11 August 2011 07:06 [Source: ICIS news]
By Felicia Loo
SINGAPORE (ICIS)--Naphtha prices in Asia are expected to be range-bound, with players waiting for direction as the tumult in the equity markets this week sparked off fears of a global economic slump and lower demand for plastics, traders said on Thursday.
Naphtha, the feedstock for all petrochemicals, closed at $896.50-898.50/tonne (€627.55-628.95/tonne) CFR (cost & freight) Japan on Wednesday, the lowest since 28 June when prices were at $877.50-879.50/tonne CFR Japan, ICIS data showed.
Prices were hit amid a global oil slump over the past few days, but crude oil futures bounced higher on Wednesday and dropped again in Asian trading on Thursday, beset by woes of the European debt crisis.
By 03:43 GMT on Thursday, September NYMEX light sweet crude futures dropped by 58 cents/bbl to $82.31/bbl. Naphtha prices stood at $900-903/tonne CFR Japan on Thursday, supported by overnight crude gains.
“The naphtha market seems balanced in Asia. There will be some arbitrage supply from the Mediterranean and spot demand is quite stable,” said a trader.
The West-East spread is not workable at a narrow $10/tonne at this point, taking into account freight costs of around $30/tonne, traders said.
However, a booking was made last week for 75,000 tonnes of naphtha to move from the Mediterranean to Asia in the second half of September, they added.
It remains to be seen whether prices will trend lower in the coming weeks, although there are some signs that a bearish market could result, traders said.

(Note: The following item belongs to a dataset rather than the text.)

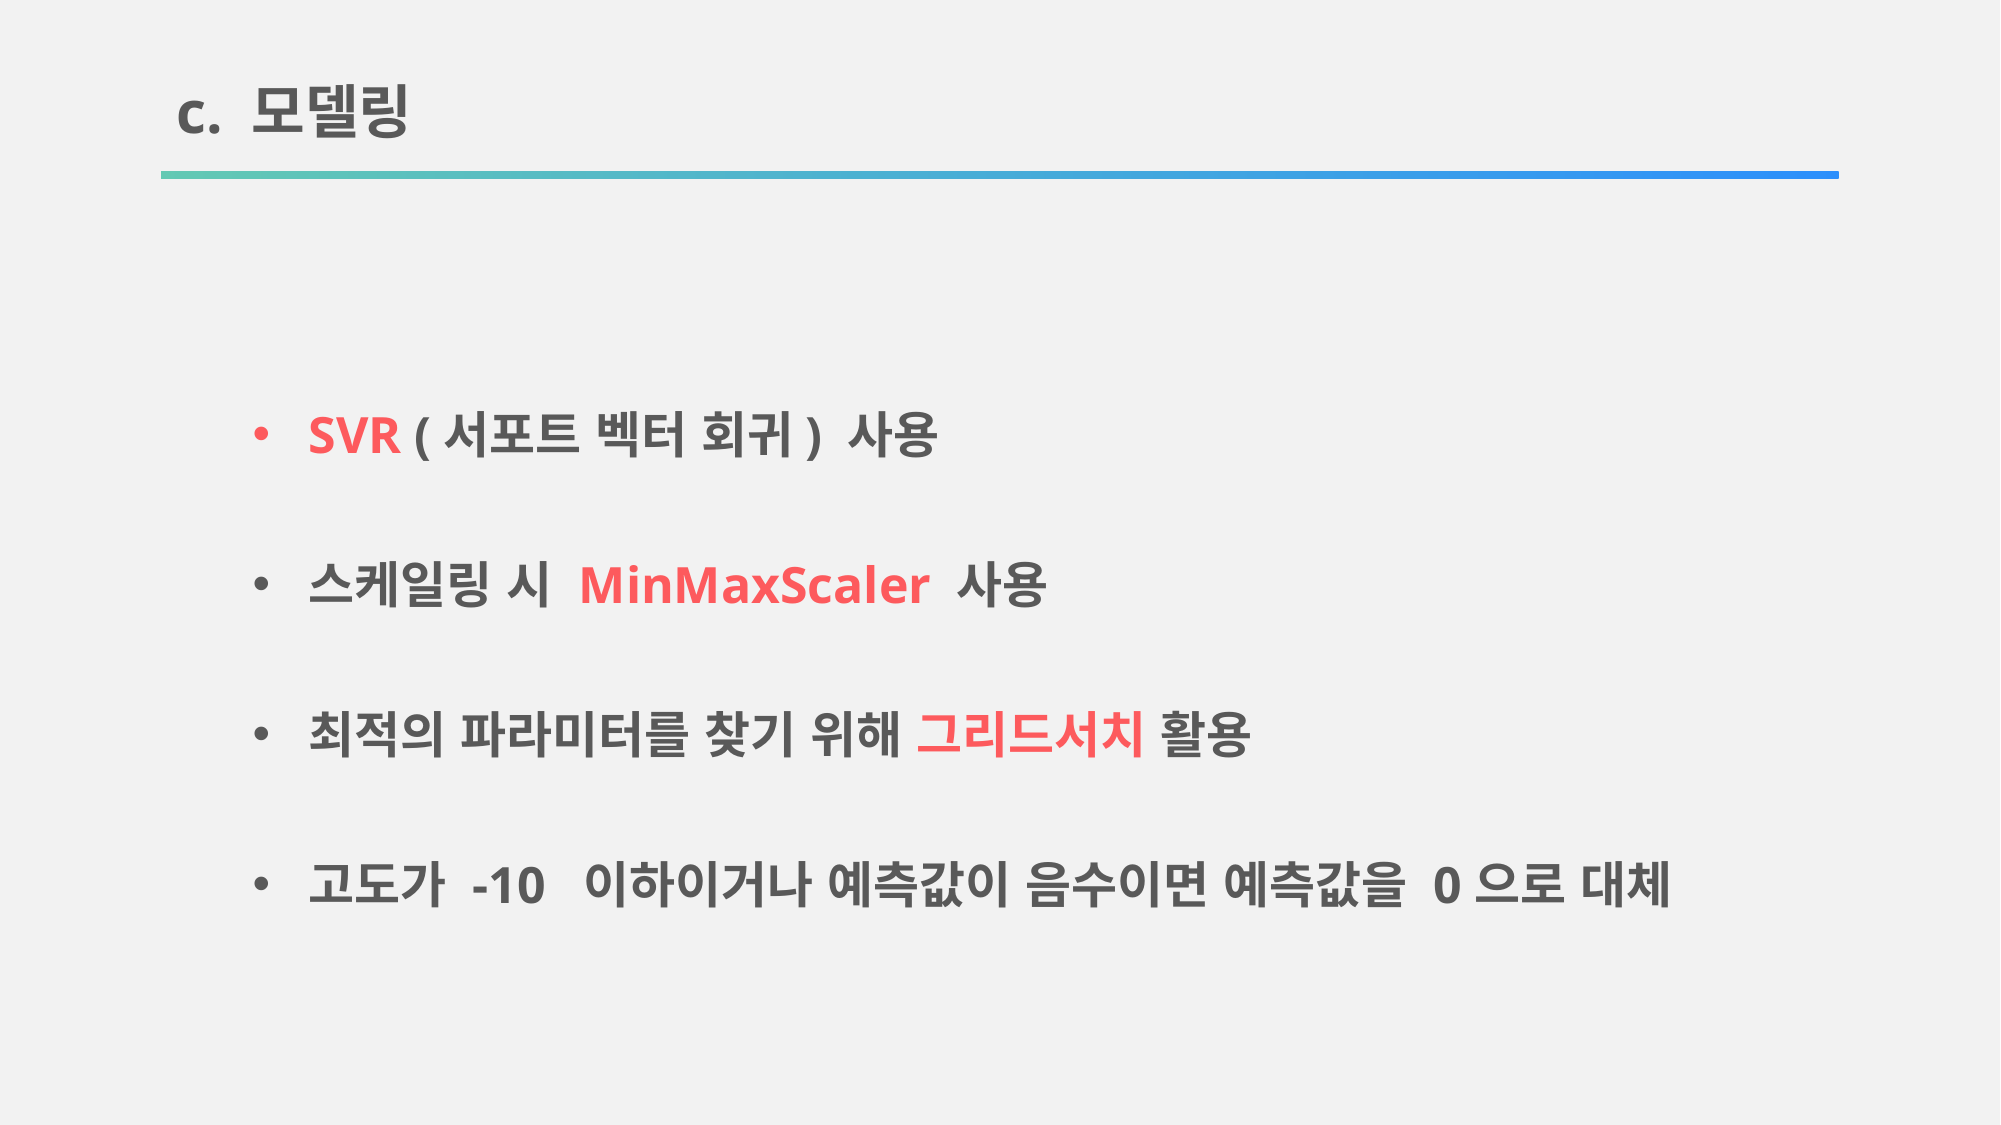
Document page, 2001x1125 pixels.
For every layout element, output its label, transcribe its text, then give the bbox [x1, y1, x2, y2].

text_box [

“The backwardation has definitely got narrower. It’s very volatile,” said one trader,
The spread between contracts for the second half of September and the second half of October narrowed to $1/tonne in backwardation from just over $1/tonne earlier in the week, while the naphtha crack spread versus Brent crude futures weakened by $1.02/tonne to $106.88/tonne in the same period. Still, the crack spread was higher than $81.60/tonne seen on 4 August, ICIS data showed.
Prices may draw support from news that Taiwan’s Formosa Petrochemical Corp (FPCC), which may restart its 540,000 bbl/day refinery in Mailiao in the latter part of August and may resume production at its 700,000 tonne/year No 1 cracker before November.
FPCC is Asia’s top spot naphtha buyer.
The cracker has been shut since 12 May.
A spate of plant outages over the past year, including a fire in late July, led to the full shutdown of FPCC’s 540,000 bbl/day refinery since early August.
For now, FPCC is not out to secure any spot barrels as naphtha inventories are very high, traders said.
The stockpiles were heard to be around 500,000 tonnes, they added. With the refinery off line, domestic naphtha loss is equivalent to 150,000-200,000 tonnes/month, traders said.
“Formosa may not need to buy spot cargoes at this point because they are getting term barrels,” one trader said.
The world economy remains fragile amid a deepening Europe debt crisis. Another severe downturn in the US economy and in Europe is likely to take a heavy toll on Asian exports, the region’s main engine of growth.
The Chinese economy may slow further as the government is likely to continue tightening its monetary policy as inflation continues on an uptrend.
“The [naphtha] market is confusing right now. We need to wait and see what’s next,” a trader said.